10 Tricks Horror Movies Use To Scare You

8. Showing You As Little As Possible

Mirrors 2008 side by side
Universal

Many a horror has been ruined by showing far too much. The most powerful tool that a filmmaker can use against you is your own imagination, and if they end up making your mind redundant by bombarding you with images then your anxiety levels are going to go way down. When watching a horror movie, it is one of the very few scenarios where you actually want your anxiety levels to stay high.

We all suffer from the fear of the unknown, the anxiety-inducing recognition that there's so much that we don't understand and can't predict.
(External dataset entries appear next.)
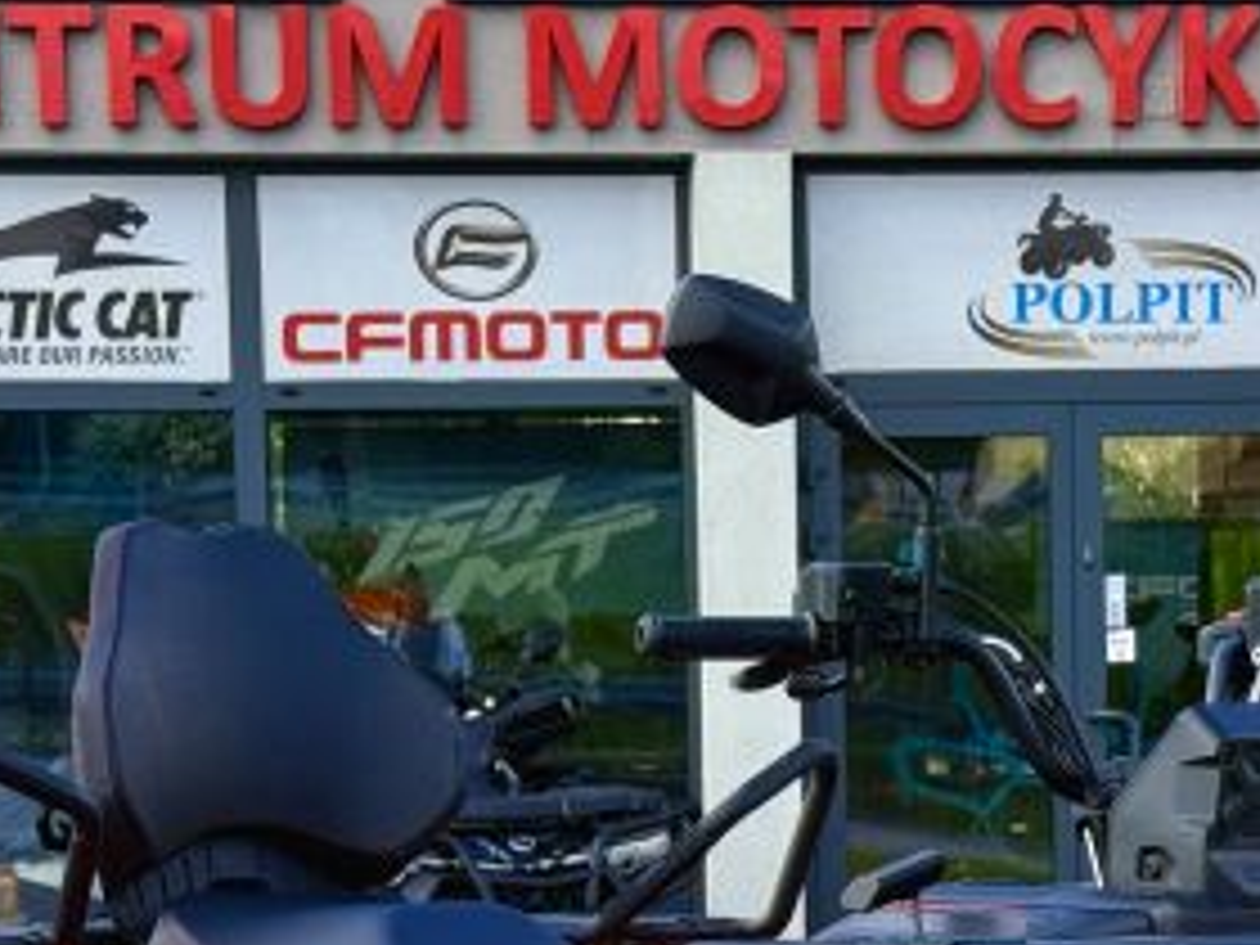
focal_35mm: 137
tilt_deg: -5.0
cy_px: 1080
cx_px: 882
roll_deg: +0.7
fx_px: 4987
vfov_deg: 10.7
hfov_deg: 14.4
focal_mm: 6.76
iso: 80
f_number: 1.78
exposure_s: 1/1085
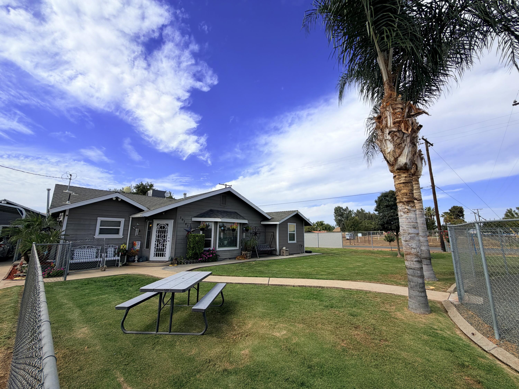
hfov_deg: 102.1
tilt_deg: +9.6
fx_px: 210
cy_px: 194
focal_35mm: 14
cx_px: 260
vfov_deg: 85.7
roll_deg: -1.0
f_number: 2.2
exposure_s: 1/1259
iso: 20
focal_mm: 2.22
By sparingly showing us what we're meant to be afraid of, filmmakers give us all the wiggle room in the world to build it up in our heads and make everything more scary.

Where films like Scary Stories To Tell In The Dark have failed is that they showed the monsters in full detail for extended periods of time. There's only so long you can look at something 'scary' before your body automatically calms itself down - it's classic conditioning. Plus, there's no way you can look at this guy for more than five seconds and not laugh because he seems to be made out of mashed potato - extra giggles included when you find out he kills people by hugging them to death.

Scary Stories to Tell In the Dark
Scary Stories To Tell In The Dark (Lionsgate)

Monster movies especially have to make careful note of this. Be a Jaws, don't be a mashed potato man.